§ **Source text**:
================================

Since json data is only available for 2019-2022 at the current moment, 2017-2018 are currently omitted.

# News Data Processing Script

This script processes news data stored in JSON format and converts it into a CSV file.

## Script Workflow

The script performs the following steps:

1. **Mounts Google Drive:** This connects to the user's Google Drive to access the data files using the `google.colab.drive` module.
2. **Installs necessary libraries:** This installs the `dropbox` library using `pip` for interacting with Dropbox. It also imports `json`, `csv`, `os`, `glob`, and `tqdm` for data processing and file handling.
3. **Defines file paths:** This sets the paths to the raw news data folder, project folder, and the dataset folder within Google Drive.
4. **Sets Dropbox access token:** This sets the access token for authenticating with Dropbox.
5. **Defines years to process:** This specifies the years of data to be processed.
6. **Processes data from Google Drive (if applicable):**
    - If the data is already in Google Drive, it iterates through the specified years.
    - It reads JSON files from the raw news data folder for each year.
    - It extracts the file name, ID, and content from each JSON record.
    - It writes the extracted data to a CSV file in the dataset folder.
7. **Processes data from Dropbox (if applicable):**
    - If the data is in Dropbox, it initializes the Dropbox client using the access token.
    - It retrieves a list of files from the specified Dropbox folder path.
    - It iterates through the files, downloads them, and reads the JSON data.
    - It extracts the file name, ID, and content from each JSON record.
    - It writes the extracted data to a CSV file in the dataset folder.

## Input

- JSON files containing news data for each year, stored either in Google Drive or Dropbox.
- File paths specified in the `json_dir`, `project_folder`, and `dataset_folder` variables.
- Dropbox access token.

## Output

- A CSV file named `combined_data_{year}.csv` for each year, containing the extracted data from the JSON files. The CSV file includes columns for file name, ID, and content.

## Dependencies

- `dropbox`
- `json`
- `csv`
- `os`
- `glob`
- `tqdm`
- `google.colab` (for Google Colab environment)

In [None]:
from google.colab import drive
drive.mount('/content/drive')

In [None]:
!pip install dropbox

import json
import csv
import os
import glob
from tqdm import tqdm
import dropbox

In [None]:
# Directory containing your JSON files
json_dir = '/content/drive/MyDrive/2024SUDSProject/rawNewsData/newsdata_'
project_folder = "/content/drive/MyDrive/2024SUDSProject/"

================================

§ **Material provided**:
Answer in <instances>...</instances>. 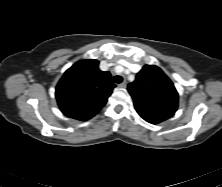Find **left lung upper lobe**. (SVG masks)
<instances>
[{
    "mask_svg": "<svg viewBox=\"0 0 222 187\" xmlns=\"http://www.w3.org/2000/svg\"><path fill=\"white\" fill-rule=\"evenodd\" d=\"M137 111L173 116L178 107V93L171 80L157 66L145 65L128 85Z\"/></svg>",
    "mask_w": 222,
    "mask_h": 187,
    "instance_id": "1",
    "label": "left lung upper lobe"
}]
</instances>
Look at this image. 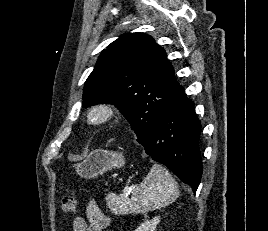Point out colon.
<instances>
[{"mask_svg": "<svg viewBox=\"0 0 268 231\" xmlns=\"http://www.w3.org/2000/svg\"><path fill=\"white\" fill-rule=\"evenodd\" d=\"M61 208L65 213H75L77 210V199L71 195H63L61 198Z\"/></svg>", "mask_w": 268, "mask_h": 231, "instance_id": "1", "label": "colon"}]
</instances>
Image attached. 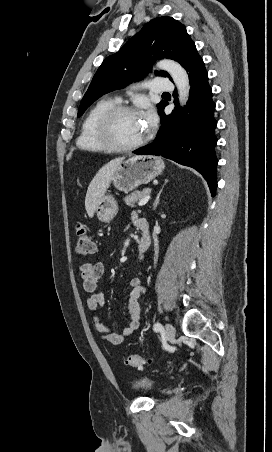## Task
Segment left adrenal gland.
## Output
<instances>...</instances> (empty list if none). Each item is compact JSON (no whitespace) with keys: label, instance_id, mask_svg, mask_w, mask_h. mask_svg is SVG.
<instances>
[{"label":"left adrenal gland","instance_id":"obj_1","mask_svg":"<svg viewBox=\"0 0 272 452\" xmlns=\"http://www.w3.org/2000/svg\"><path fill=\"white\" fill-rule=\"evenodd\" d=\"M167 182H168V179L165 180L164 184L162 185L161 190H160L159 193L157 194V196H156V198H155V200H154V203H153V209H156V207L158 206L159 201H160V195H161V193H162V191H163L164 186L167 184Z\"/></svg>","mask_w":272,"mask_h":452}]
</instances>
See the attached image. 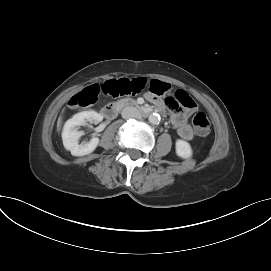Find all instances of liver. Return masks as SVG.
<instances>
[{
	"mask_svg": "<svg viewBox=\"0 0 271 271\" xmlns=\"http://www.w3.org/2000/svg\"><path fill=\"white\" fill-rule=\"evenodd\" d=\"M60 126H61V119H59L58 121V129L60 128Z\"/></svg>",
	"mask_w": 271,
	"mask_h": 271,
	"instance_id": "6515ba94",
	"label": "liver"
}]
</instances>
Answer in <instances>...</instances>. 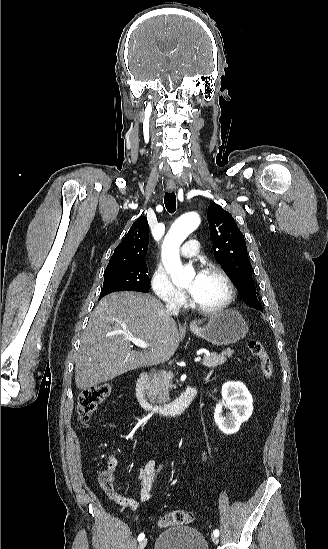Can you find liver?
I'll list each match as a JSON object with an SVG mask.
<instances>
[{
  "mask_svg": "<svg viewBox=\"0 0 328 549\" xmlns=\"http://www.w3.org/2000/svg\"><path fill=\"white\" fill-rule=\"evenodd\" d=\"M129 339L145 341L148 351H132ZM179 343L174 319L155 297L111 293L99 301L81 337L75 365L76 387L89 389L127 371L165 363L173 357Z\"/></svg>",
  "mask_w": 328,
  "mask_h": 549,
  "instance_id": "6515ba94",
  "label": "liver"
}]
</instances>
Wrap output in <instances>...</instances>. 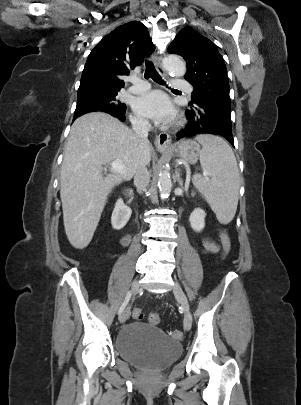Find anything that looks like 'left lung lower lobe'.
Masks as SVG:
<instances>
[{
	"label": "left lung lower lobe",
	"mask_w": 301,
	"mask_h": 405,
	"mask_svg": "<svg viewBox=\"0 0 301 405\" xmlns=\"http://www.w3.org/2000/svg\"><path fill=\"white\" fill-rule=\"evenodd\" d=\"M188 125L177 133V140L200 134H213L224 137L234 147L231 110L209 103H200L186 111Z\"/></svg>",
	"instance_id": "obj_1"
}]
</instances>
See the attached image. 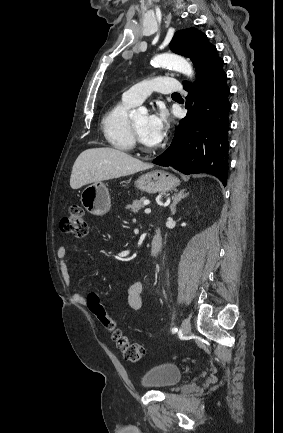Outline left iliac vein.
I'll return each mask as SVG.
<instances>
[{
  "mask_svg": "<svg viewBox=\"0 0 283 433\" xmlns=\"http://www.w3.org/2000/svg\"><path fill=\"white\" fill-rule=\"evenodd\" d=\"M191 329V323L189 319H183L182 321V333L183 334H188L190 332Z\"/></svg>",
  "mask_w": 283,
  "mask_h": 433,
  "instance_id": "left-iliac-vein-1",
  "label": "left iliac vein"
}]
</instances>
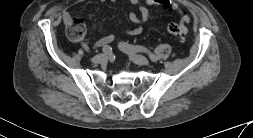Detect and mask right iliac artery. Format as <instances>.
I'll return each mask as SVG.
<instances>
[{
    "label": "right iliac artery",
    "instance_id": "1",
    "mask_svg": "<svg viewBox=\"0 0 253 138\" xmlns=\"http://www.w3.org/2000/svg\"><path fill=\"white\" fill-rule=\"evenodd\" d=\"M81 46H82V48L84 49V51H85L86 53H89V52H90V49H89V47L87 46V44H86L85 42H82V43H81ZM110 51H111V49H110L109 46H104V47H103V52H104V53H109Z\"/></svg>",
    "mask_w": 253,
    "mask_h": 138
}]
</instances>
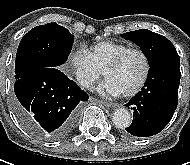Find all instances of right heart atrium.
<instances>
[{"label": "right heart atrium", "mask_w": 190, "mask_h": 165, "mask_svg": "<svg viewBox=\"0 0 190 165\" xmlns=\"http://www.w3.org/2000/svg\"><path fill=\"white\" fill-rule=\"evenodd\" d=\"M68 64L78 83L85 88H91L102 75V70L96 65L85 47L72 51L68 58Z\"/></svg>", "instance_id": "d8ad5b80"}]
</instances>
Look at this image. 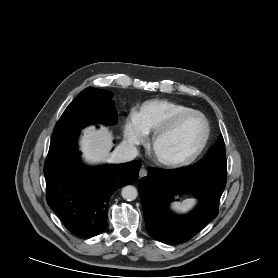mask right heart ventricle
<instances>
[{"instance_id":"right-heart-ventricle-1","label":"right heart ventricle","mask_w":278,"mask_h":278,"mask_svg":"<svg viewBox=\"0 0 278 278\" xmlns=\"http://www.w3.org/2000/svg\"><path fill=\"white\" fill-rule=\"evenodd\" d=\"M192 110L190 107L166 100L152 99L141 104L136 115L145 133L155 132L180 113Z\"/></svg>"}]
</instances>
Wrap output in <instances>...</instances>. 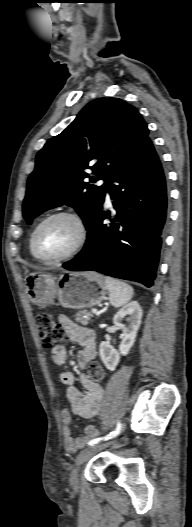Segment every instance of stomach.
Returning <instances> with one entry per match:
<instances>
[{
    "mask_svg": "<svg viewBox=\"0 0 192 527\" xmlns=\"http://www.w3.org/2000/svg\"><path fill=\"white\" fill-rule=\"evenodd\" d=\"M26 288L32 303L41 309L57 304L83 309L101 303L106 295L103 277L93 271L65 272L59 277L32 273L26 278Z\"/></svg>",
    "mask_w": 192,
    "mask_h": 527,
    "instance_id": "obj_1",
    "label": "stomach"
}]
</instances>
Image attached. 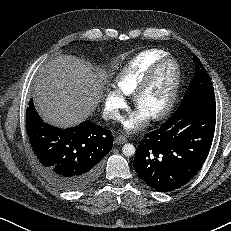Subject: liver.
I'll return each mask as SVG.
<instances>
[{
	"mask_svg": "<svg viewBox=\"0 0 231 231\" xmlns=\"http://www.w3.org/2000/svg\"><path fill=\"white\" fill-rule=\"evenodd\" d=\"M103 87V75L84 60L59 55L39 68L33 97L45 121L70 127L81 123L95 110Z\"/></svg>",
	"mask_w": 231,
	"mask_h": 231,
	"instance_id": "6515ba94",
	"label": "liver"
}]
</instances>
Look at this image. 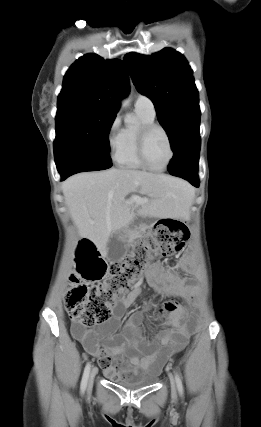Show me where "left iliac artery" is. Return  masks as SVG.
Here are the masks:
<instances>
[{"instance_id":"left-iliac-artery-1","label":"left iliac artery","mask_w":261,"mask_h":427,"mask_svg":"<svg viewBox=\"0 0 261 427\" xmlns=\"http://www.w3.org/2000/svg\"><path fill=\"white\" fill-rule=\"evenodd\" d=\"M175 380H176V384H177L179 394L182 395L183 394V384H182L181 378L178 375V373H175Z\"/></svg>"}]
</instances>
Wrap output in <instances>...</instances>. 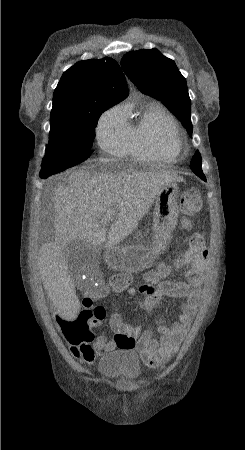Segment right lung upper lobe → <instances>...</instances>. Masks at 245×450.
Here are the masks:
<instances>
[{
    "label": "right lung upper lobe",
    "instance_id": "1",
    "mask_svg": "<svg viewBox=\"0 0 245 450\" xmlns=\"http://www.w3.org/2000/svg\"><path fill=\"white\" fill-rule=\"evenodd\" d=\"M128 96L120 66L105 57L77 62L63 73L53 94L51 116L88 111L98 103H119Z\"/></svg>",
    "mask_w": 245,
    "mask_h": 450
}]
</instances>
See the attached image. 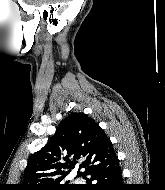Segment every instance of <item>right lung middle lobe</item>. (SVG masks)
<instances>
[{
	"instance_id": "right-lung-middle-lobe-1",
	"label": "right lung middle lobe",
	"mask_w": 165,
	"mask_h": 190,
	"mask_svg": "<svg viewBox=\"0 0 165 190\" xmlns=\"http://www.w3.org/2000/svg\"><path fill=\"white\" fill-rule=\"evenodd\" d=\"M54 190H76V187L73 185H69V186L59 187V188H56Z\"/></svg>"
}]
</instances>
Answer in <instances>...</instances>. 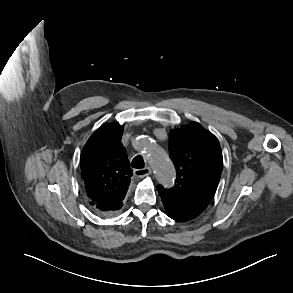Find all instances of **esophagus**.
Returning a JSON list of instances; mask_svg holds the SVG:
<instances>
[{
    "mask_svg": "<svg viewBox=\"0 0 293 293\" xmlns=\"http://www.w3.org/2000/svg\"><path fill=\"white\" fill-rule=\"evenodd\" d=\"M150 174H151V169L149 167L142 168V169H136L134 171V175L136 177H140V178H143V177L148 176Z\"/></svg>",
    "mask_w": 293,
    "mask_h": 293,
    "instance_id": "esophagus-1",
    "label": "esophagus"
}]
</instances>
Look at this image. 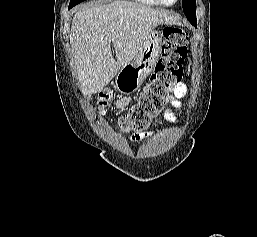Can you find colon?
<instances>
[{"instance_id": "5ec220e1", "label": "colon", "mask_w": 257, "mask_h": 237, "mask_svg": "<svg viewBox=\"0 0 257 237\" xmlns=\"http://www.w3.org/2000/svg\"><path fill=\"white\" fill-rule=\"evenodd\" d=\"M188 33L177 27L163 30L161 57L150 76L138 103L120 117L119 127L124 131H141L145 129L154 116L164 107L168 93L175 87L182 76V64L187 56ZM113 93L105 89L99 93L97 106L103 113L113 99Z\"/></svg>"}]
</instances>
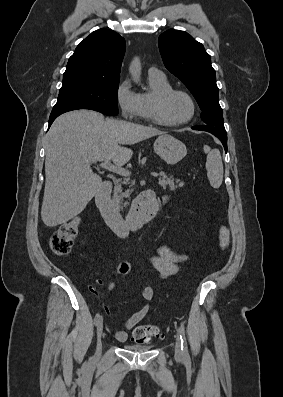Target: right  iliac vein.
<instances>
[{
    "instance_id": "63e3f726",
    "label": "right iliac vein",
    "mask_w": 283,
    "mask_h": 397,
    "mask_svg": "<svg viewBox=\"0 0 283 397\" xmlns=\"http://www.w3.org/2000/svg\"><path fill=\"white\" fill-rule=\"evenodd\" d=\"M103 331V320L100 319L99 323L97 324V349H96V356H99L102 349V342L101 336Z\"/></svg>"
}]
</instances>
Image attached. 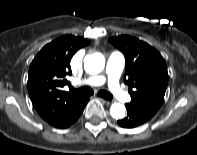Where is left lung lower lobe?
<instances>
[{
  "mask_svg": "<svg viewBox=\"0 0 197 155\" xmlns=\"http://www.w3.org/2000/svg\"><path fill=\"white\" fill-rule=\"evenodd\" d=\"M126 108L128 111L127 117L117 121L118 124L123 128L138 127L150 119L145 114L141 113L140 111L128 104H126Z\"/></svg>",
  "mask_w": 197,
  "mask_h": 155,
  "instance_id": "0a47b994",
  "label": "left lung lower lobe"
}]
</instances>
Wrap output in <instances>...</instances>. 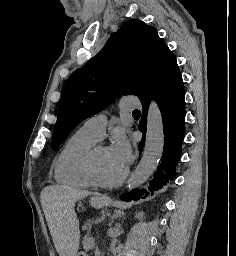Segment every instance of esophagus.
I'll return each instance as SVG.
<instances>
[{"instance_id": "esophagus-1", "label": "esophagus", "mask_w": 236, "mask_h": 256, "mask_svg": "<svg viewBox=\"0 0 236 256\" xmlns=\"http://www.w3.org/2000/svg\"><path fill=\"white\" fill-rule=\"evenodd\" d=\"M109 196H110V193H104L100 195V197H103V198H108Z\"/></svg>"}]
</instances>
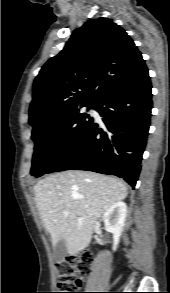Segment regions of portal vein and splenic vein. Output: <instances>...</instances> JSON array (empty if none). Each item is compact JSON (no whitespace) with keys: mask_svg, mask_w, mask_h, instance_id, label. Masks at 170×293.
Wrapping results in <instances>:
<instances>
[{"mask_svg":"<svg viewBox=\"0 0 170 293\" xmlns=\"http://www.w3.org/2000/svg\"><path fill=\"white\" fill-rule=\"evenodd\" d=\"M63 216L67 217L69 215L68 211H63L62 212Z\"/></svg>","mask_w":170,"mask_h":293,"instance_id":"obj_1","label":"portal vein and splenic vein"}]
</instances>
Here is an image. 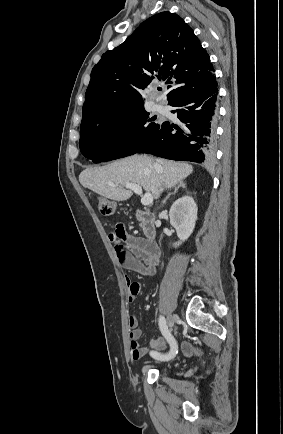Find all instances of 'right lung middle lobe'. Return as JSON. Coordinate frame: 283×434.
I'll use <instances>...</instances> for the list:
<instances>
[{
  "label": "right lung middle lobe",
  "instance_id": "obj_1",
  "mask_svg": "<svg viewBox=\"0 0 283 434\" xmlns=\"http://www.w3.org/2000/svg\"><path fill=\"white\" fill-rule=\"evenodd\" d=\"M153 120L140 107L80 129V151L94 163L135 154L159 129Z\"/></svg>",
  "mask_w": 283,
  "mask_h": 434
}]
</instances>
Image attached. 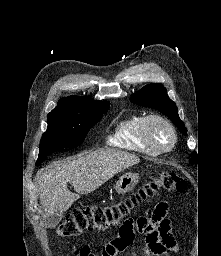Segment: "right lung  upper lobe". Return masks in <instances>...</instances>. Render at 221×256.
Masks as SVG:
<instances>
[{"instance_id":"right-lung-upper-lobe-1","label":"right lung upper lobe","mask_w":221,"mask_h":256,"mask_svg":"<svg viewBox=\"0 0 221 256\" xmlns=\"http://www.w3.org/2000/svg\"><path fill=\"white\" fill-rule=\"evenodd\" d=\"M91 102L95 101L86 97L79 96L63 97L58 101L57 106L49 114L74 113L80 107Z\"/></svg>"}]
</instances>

================================

§ **Set tasks**:
**1)** According to the script description, which years are currently omitted, and why?
**2)** Transcribe everything in the script description from "- It reads JSON" down to "Dropbox folder path.".
The rows were drawn from a separate source.

§ **Responses per task**:
**1)** The years 2017 and 2018 are omitted because JSON data is currently available only for 2019 through 2022.

**2)**
- It reads JSON files from the raw news data folder for each year.
    - It extracts the file name, ID, and content from each JSON record.
    - It writes the extracted data to a CSV file in the dataset folder.
7. **Processes data from Dropbox (if applicable):**
    - If the data is in Dropbox, it initializes the Dropbox client using the access token.
    - It retrieves a list of files from the specified Dropbox folder path.